TASK OBJECTIVE: According to the article on 2011 benefit and tax changes, what is the maximum annual adoption credit for 2011?

SELECTED PASSAGE:
☆ ☆ ☆ ☆


    How does the debit card know the difference between OTC prescriptions and prescriptions for antibiotics? The answer is: It doesn’t have to. Both are prescriptions, delivered through the pharmacy, and will automatically be coded as prescriptions.

    Want more information? Go to www.irs.gov/pub/irs-drop/n-11-05.pdf to view the entire Notice.

    Nondiscrimination Rules for
    Fully-Insured Group Health Plans
    Another requirement embedded in The Act is that non-grandfathered, fully-insured group health plans must apply the nondiscrimination rules under Internal Revenue Code (IRC) Section 105(h) for plans starting on or after January 1, 2011. Historically, these nondiscrimination rules applied to self-insured group health plans. It is not within the scope of this article to outline these nondiscrimination rules, but suffice it to say the testing is onerous and the regulatory guidance is thin.

    In addition, The Act is very serious about compliance. Generally, up to $100 per day per individual could be assessed to the employer for the noncompliance period. Because regulatory guidance is essential to the operation of these provisions, compliance with these rules will not be required until after regulations or other administrative guidance has been issued.

    Compliance with The Act will not apply until plan years, beginning a specified period after guidance has been issued. The delay was announced through Notice 2011-1. Read the entire Notice at: www.irs.gov/pub/irs-drop/n-11-01.pdf.

    Social Security and Medicare Wage Base
    You may see an increase in your paycheck. Starting January 1, 2011, the tax rate for employee withholding was reduced to 5.65 percent instead of the 7.65 percent withheld in previous years. The temporary Social Security rate of 4.2 percent will be applied to wages up to the maximum taxable wage base of $106,800, which remains unchanged for 2011.

    Employers matching FICA rate remains at 7.65 percent of wages up to the maximum taxable amount. The Medicare portion of 1.45 percent is applied to all wages.

    Tax Breaks Extended through 2011
    Congress was busy prior to their holiday break. The transit and vanpooling monthly limit, which increased to $230 in 2009, was set to expire at the end of 2010. As a part of the extension of the Bush Tax Cuts, the $230 monthly limit was extended to December 31, 2011.

    In addition, the dependent care tax credit limits of employer-related child care expenses that can be taken into account for the child and dependent care tax credit were retained at their current levels of $3,000 for families with one child and $6,000 for families with two or more children.

    And last, the maximum annual adoption credit will remain at $13,360 for 2011. It was also set to expire and roll back to $10,000 per year before Congress extended this tax break. The refundable credit starts to phase out at $185,210 of modified adjusted gross income (AGI) levels and is completely phased out when modified AGI reaches $225,210.

    I do expect more changes and clarifications as the year progresses, and I’ll keep you updated. Don’t worry if you begin to feel dizzy—it’s just the health care reform roller coaster.

    The information contained in this article is not intended to be legal, accounting, or other professional advice. We assume no liability whatsoever in connection with its use, nor are these comments directed to specific situations.

    Janet LeTourneau, ACFCI, is the director of compliance services at WageWorks. She draws upon more than 25 years of experience with flexible benefits plans and tax laws to perform consulting services and monitor quality control.

    LeTourneau is a frequent speaker to employer groups and conferences and was formerly on the board of directors for the Employers Council on Flexible Compensation (ECFC) and is a current member of the ECFC Technical Advisory Committee (TAC). She is the lead instructor for the Section 125 administrators training workshop.

    LeTourneau was one of the first people in the country to earn the Advanced Certification in Flexible Compensation Instruction designation sponsored by the Employers Council on Flexible Compensation. She is a certified trainer in the ACFCI program.

☆ ☆ ☆ ☆

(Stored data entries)
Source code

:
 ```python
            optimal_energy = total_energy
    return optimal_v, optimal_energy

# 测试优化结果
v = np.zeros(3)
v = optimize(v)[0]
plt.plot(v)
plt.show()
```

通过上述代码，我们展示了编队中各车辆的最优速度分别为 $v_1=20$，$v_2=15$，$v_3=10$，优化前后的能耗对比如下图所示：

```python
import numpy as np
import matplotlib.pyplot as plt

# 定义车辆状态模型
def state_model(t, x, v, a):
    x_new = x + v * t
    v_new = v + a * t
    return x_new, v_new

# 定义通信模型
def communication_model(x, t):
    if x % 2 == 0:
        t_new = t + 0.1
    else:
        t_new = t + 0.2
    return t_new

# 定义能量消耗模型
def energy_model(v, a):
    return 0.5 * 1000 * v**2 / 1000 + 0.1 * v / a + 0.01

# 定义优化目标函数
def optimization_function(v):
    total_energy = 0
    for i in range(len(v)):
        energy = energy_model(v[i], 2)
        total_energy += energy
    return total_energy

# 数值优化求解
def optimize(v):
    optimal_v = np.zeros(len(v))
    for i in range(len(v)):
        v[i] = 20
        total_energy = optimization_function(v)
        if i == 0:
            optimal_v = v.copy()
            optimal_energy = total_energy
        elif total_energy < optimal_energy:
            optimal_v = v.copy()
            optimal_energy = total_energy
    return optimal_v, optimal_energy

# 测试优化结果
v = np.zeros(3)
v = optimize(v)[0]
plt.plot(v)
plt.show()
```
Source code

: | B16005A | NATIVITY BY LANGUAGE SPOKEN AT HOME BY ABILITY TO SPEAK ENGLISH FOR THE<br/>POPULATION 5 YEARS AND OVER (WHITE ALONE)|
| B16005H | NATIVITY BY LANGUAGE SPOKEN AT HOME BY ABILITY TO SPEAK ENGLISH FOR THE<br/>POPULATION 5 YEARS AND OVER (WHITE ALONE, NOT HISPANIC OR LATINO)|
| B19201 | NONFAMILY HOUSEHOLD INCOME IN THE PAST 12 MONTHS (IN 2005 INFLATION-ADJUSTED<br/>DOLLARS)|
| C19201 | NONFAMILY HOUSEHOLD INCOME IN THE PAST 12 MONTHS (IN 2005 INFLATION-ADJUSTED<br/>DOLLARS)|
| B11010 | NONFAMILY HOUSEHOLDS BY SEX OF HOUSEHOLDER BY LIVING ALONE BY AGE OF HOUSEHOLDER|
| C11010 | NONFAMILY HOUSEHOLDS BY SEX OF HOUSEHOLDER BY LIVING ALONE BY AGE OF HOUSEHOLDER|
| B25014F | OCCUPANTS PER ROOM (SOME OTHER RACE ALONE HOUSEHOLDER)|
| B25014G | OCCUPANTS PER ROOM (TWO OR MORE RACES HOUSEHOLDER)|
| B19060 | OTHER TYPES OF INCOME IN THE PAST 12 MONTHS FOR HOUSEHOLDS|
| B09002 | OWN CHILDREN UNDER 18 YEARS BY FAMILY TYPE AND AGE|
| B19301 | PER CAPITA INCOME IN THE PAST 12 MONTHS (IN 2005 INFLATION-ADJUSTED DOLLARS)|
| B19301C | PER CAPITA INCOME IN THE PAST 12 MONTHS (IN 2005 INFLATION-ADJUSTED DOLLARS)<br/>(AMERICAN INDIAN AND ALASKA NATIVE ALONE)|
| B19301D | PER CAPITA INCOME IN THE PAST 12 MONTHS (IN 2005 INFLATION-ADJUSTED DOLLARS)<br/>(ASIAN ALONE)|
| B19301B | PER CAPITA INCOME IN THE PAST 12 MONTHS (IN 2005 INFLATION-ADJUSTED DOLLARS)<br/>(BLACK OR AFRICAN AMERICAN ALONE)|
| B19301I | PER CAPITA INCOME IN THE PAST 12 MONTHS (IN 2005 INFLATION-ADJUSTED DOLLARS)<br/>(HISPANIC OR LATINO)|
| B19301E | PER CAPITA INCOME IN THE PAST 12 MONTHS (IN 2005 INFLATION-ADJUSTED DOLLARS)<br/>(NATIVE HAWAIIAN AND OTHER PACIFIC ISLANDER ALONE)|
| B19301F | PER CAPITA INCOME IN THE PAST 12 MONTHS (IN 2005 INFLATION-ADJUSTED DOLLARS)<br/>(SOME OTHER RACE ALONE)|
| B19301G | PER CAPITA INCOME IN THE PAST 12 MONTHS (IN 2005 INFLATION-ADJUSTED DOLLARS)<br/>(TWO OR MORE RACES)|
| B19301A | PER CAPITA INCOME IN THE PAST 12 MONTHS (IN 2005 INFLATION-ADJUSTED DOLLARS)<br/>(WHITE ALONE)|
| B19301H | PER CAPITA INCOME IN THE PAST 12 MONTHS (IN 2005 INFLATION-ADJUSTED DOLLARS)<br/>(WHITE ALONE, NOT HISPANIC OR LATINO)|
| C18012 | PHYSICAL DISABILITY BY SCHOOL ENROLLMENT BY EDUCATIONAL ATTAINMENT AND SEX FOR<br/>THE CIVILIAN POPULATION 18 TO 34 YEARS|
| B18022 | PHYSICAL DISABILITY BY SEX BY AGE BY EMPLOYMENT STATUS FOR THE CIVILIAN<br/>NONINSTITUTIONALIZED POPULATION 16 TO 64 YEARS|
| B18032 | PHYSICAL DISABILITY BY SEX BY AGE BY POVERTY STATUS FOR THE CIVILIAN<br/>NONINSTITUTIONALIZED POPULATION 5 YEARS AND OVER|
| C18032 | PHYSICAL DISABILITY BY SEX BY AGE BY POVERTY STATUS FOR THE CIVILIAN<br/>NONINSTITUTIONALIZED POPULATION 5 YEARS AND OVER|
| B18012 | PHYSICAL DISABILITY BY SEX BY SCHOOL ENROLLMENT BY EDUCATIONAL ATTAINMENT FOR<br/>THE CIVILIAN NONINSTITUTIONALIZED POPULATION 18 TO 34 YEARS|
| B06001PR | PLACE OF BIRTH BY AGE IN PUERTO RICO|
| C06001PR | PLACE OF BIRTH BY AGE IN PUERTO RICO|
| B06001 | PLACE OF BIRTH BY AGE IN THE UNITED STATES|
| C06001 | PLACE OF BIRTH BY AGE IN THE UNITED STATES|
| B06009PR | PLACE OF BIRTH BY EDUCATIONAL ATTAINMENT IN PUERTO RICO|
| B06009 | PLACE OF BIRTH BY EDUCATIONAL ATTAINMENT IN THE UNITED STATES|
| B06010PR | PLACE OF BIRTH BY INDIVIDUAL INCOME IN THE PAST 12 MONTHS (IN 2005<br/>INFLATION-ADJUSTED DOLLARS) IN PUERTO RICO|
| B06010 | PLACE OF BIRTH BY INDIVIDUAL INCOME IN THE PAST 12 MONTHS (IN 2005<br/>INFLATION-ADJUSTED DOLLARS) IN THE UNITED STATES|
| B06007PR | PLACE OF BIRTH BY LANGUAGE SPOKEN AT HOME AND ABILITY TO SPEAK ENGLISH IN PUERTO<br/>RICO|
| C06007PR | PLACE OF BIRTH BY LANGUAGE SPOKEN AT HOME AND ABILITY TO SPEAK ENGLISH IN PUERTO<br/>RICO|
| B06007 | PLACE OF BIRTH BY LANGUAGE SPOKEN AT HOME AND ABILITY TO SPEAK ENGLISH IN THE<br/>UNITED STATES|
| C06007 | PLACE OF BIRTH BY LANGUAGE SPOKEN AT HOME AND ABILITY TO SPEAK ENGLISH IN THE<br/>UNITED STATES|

☆ ☆ ☆ ☆

OUTPUT OF THE EXERCISE: $13,360